S’appuyant sur les leçons tirées des épidémies d’Ebola et d’autres situations d’urgence humanitaire, les participants ont également insisté sur l’importance d’intégrer la santé mentale et le soutien psychosocial dans la préparation et la réponse aux urgences, afin de protéger les communautés touchées avant, pendant et après les crises. Une session dédiée à la santé mentale des enfants et des adolescents a donné aux jeunes défenseurs l’occasion de contribuer directement aux débats sur la mise en place de politiques et de services mieux adaptés à leurs besoins.

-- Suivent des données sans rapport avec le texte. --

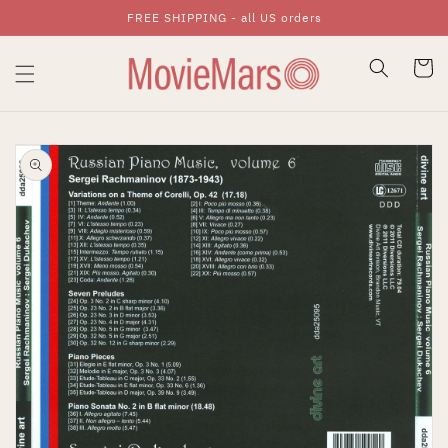
FREE SHIPPING - all US orders
Skip To Content
Cart
Skip To Product
Information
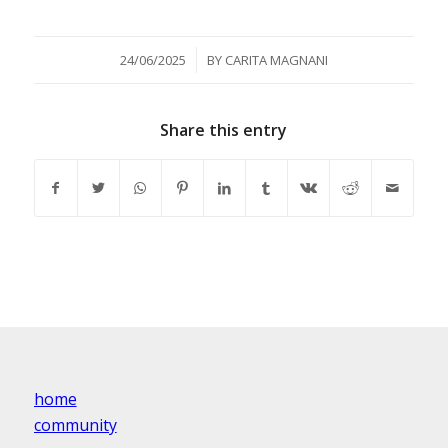
/
24/06/2025
BY
CARITA MAGNANI
Share this entry
home
community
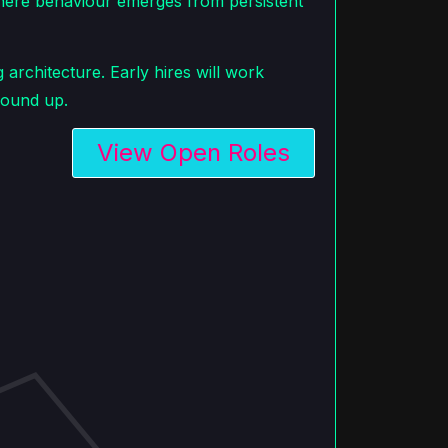
ere behaviour emerges from persistent
architecture. Early hires will work
round up.
View Open Roles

La réunion de Lomé était la deuxième d’une série de consultations sous-régionales de l’OMS, faisant suite à une rencontre organisée pour l’Afrique orientale et australe tenue à Johannesburg en mai 2026. Ces consultations permettent aux pays d’évaluer les progrès accomplis vers l’atteinte des objectifs de la Région en matière de santé mentale à l’horizon 2030 ; il s’agit notamment de l’adoption universelle de politiques nationales de santé mentale, le renforcement des mécanismes de financement, l’amélioration des systèmes de notification et l’intégration des services de santé mentale dans les soins de santé primaires afin qu’un plus grand nombre de personnes puissent accéder à des soins de qualité fondés sur les droits.

Distribué par African Media Agency (AMA) pour l’Organisation Mondiale de la Santé

À propos des objectifs de santé mentale de la Région africaine de l’OMS

Les objectifs de la Région africaine d’ici à 2030, prévoient que 100 % des États Membres disposent d’une politique ou d’un plan stratégique de santé mentale autonome ou intégré, 70 % mettent en place une ligne budgétaire dédiée à la santé mentale, 95 % communiquent régulièrement des données sur un ensemble complet d’indicateurs de santé mentale et 60 % intègrent efficacement la santé mentale dans les soins de santé primaires afin d’améliorer l’accès équitable à des soins de qualité.